Exercise goal: Nothing but the lines below from the one holding "TABLE 3 | Outcomes and complications." up to and including the one holding "Figure 3. Pictorial" should be copied, exactly and without pictures.

[Stored items]

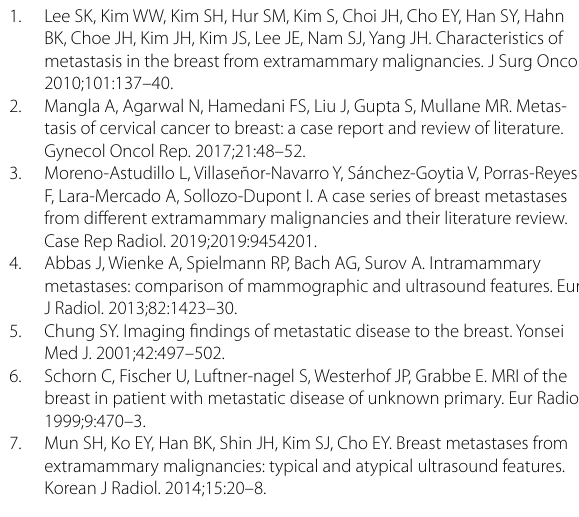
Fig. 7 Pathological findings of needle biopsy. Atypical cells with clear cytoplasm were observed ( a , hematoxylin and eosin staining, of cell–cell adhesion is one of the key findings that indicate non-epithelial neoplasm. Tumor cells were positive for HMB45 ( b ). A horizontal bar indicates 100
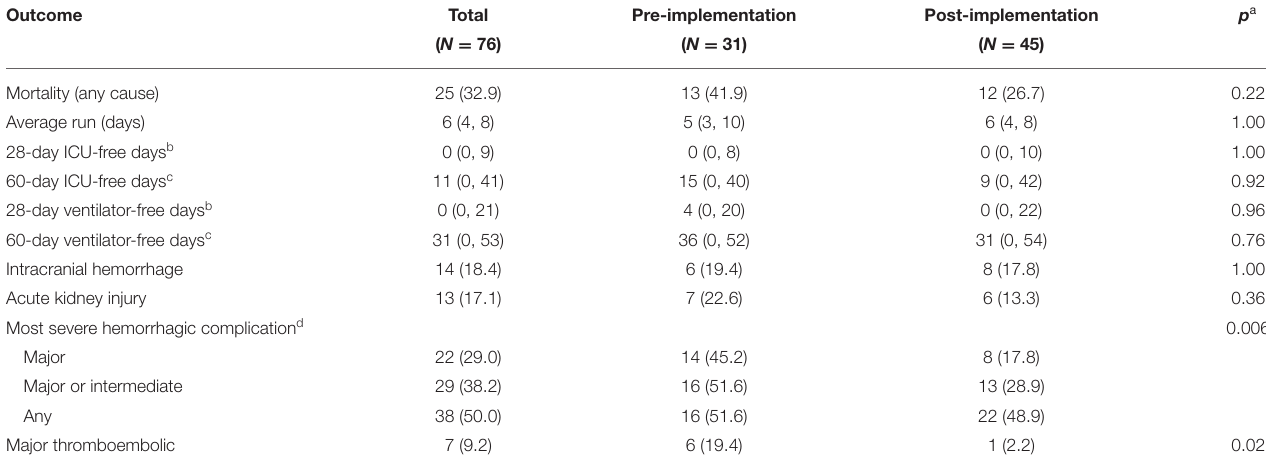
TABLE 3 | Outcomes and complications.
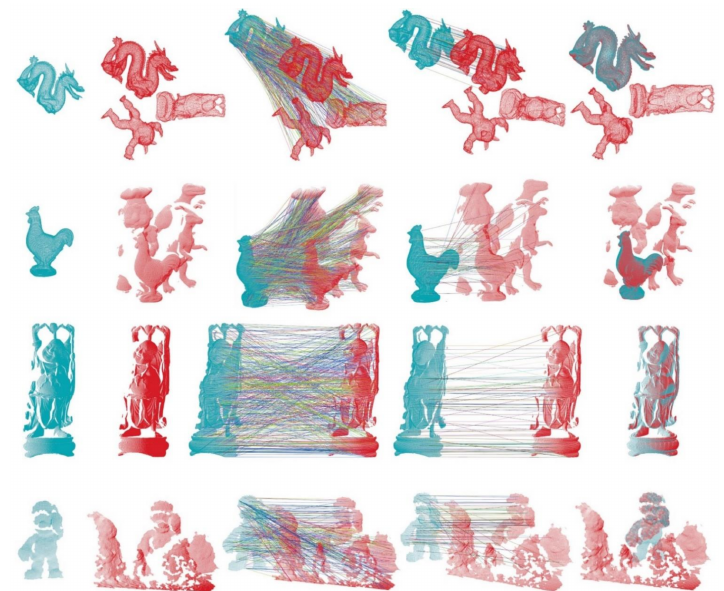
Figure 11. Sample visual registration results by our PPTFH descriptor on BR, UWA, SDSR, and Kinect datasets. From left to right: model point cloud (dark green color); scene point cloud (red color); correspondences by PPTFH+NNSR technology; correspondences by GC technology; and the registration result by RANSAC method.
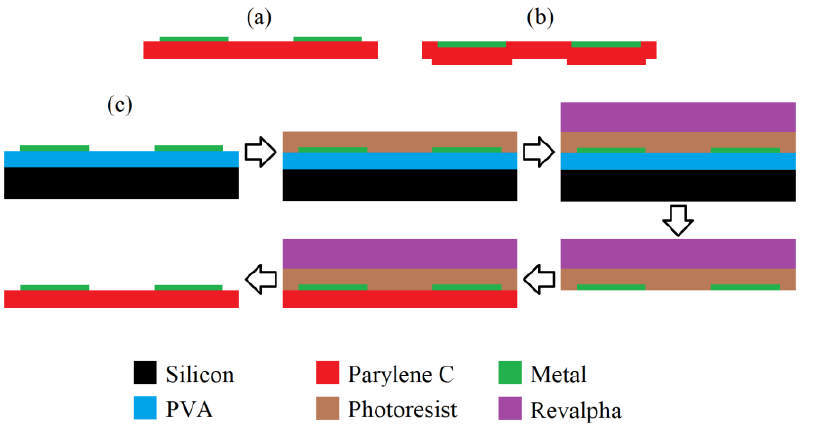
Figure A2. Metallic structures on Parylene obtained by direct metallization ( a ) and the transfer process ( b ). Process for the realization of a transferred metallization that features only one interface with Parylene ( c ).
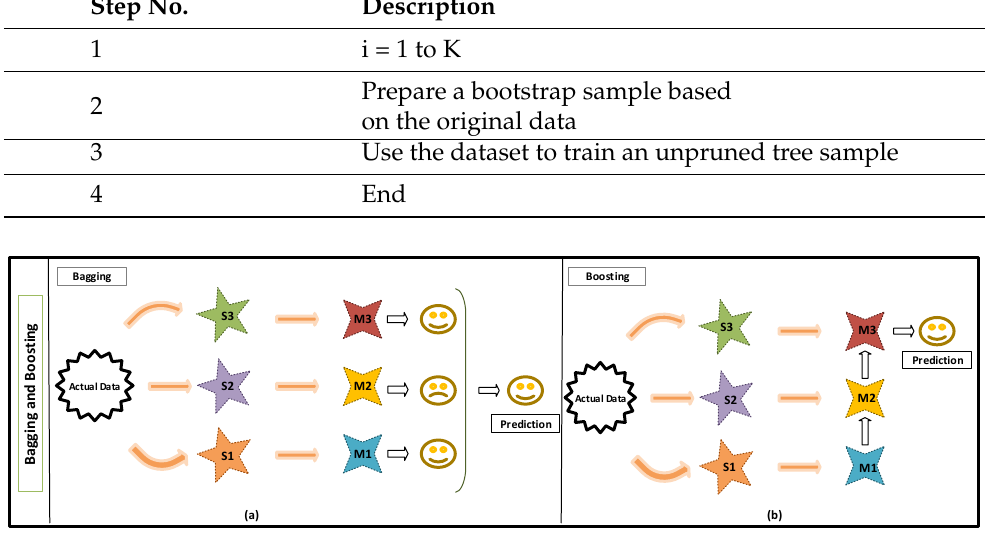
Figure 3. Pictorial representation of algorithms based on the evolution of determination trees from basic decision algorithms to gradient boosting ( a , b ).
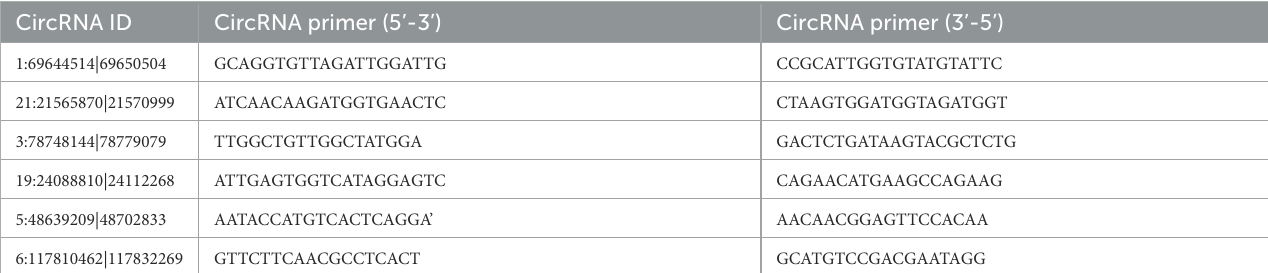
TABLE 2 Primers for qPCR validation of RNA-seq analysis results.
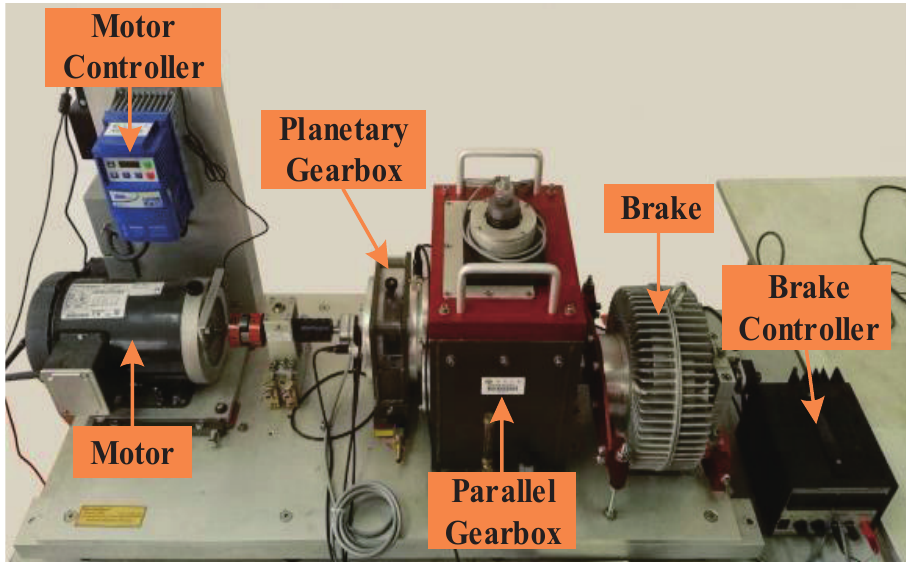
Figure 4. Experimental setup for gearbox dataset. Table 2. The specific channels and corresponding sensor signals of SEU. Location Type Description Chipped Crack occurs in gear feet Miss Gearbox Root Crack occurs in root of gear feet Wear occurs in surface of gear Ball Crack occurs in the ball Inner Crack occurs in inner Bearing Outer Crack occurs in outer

Solution for this exercise:
TABLE 3 | Outcomes and complications.
Figure 11. Sample visual registration results by our PPTFH descriptor on BR, UWA, SDSR, and Kinect datasets. From left to right: model point cloud (dark green color); scene point cloud (red color); correspondences by PPTFH+NNSR technology; correspondences by GC technology; and the registration result by RANSAC method.
Figure A2. Metallic structures on Parylene obtained by direct metallization ( a ) and the transfer process ( b ). Process for the realization of a transferred metallization that features only one interface with Parylene ( c ).
Figure 3. Pictorial representation of algorithms based on the evolution of determination trees from basic decision algorithms to gradient boosting ( a , b ).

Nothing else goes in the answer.